No, it’s not the Yankees being the evil empire. But it’s not ideal for those of us genuinely enjoying the Yankees’ success playing the same fiscal game as (most of) the rest of Baseball.

Brent Sirvio is a co-founder of Bronx to Bushville.

Author: Brent Sirvio

Brent Sirvio is.

2 thoughts on “The rich get richer: Why we don’t like the New York Yankees getting Giancarlo Stanton”

  1. Terrible article. Every other team would have taken this guy if the Marlins didn’t give him a no-trade clause.

    Harper and Machado are going to get $400m contracts from teams NOT named the Yankees. How do you explain that, in light of your mind-numbingly stupid comment “the same fiscal game as everyone else”?

    Baseball is about the players ON the field, bro. And who are you to begrudge players from making a fair share of the money coming in from the massive revenue in MLB?

    Lastly, let’s talk about Stanton: He had a 1.000+ OPS. He had the hardest hit balls in all of baseball. He hit 59 HRs with over 125+ RBI, leading the NL in both, on a bad team in a bad market. And you are complaining about how many walks the guy had? Really? And 16 GIDPs? That is NOTHING. Paul O’Neil lead the league in GIDPS twice with the Yankees, and he averaged over 16 every year in his NYY career.

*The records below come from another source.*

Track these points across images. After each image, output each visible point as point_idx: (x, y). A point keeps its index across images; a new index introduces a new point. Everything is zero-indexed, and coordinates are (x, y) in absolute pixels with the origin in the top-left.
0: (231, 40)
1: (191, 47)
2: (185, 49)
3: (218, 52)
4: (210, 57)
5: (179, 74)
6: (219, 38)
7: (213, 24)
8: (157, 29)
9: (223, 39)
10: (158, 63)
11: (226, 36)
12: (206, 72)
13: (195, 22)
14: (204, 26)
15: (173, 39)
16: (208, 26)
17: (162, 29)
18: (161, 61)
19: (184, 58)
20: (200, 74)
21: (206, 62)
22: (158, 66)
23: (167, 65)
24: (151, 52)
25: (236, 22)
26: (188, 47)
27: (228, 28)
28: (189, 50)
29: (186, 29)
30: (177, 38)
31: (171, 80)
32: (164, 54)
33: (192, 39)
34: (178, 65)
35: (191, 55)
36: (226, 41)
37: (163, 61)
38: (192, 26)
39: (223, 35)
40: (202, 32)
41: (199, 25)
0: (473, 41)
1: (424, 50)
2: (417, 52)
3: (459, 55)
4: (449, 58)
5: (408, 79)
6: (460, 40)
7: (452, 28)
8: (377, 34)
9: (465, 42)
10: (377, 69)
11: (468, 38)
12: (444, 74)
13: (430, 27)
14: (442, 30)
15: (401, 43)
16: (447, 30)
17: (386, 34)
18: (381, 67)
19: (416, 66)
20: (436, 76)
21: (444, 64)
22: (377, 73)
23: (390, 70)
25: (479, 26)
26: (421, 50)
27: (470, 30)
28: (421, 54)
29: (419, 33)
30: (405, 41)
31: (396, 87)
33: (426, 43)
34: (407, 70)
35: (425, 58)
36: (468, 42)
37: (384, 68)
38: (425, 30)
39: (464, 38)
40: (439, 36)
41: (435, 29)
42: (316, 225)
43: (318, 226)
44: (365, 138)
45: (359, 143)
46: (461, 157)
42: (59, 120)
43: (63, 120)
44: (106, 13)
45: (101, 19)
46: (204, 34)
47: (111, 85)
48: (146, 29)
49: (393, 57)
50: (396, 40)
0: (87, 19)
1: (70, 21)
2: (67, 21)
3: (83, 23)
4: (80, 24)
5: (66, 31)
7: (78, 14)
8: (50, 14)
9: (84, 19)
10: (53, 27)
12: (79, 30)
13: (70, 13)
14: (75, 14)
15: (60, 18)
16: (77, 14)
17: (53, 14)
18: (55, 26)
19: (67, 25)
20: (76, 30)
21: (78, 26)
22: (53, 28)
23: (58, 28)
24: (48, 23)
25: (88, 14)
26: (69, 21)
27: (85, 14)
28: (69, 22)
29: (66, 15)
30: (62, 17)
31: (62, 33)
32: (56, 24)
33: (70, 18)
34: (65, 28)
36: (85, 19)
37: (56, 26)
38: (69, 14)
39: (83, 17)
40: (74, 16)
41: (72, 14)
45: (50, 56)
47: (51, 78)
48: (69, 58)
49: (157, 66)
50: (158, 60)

He had a 2:1 K to BB ratio in 1998. Did the Yankees make a bad trade sending Roberto Kelly to the Reds, then? Based on your analysis of Stanton, O’Neil NEVER should have been a NY Yankee!

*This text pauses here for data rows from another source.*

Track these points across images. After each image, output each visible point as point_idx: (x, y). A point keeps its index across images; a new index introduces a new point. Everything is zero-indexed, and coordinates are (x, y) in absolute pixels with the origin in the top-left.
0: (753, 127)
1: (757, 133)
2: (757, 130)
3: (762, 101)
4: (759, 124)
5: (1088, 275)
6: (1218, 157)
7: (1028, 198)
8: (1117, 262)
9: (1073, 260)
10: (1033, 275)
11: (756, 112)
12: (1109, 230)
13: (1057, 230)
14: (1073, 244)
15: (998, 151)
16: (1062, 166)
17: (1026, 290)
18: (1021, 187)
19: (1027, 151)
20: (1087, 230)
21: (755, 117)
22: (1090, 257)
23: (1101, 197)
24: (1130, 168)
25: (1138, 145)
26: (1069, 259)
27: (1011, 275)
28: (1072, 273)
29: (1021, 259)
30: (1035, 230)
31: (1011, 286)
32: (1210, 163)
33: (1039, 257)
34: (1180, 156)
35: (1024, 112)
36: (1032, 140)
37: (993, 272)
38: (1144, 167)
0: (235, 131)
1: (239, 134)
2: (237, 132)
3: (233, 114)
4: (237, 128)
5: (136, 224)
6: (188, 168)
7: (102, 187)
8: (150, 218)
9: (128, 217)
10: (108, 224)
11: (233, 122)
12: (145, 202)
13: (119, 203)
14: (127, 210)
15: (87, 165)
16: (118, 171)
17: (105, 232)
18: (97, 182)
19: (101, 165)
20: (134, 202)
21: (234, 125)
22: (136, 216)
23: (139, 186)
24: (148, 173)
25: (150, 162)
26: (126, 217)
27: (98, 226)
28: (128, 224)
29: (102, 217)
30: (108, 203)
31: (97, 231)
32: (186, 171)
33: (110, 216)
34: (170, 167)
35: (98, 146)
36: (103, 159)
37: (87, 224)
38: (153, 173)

    16 GIDPs is actually pretty low for a guy that hits as hard as him. You should know that.

    I assume that since you utterly hate Stanton and hate this deal, you will be turning OFF the TV or phone or device or whatever when he comes up to bat, in every at bat this year, yes? If he hits 40+ hrs and drives in 140 and NY is in the ALCS again, are you going to cry and complain about how bad this deal was?

    Clueless writing plagues the sports media nowadays, and this article is a painful reminder that just because someone has an “opinion” doesn’t mean anyone on the planet should take it seriously.

    Like

    1. Thanks for reading.

      First, every other team would not have taken Stanton because they couldn’t have afforded his salary or don’t need him, production notwithstanding. This isn’t fantasy baseball, players have roles and there are teams that don’t need what he has to offer.

      Second, you’ve misquoted me both in spirit and letter: I’m pretty clearly speaking to the Yankees shedding salary in recent years, developing prospects and avoiding binging in free agency, something for which Cashman deserves/-d a lot of credit. I’m speaking to the recent past, not the future. Frankly, I don’t understand where you’re coming from re economics. I am not arguing a player shouldn’t get what he can in the market. Harper will command a massive salary–I’m not sure about Machado and $400M, but it will be sizable. This is unquestionably an about face based on recent years.

      Further, are we really comparing Paul O’Neill to Giancarlo Stanton? Be serious.

      I don’t ‘utterly hate’ Stanton, his contract or this trade, but at this point, you’ve clearly abandoned reasonable conversation for word-twisting and straw men. I do think it doesn’t make sense in that the Yankees wouldn’t have traded for him save for the exact set of circumstances that unfolded and they don’t need what he brings to the table. I do think there are reasons to be wary, and those reasons are not irrational. Strikeouts and the ability to get on base are the two biggest respective liabilities and assets in today’s metrics-driven game. Stanton is trending in the wrong direction on both accounts. If Judge regresses and Stanton continues to trend this way, it’ll be back-to-back Dave Kingmans and the lineup card loses significant potency. At best, it is a gamble to assert that they will both continue along the way they have, and Cashman decided that was a gamble worth taking.

      Long story short, you’ve chosen to misread this story as something that it isn’t, and that’s unfortunate. In swapping out meaningful discourse for comment flambé, you’ve become exactly what you claim to hate. I appreciate the time you’ve taken to respond to an, in your mind, unserious opinion.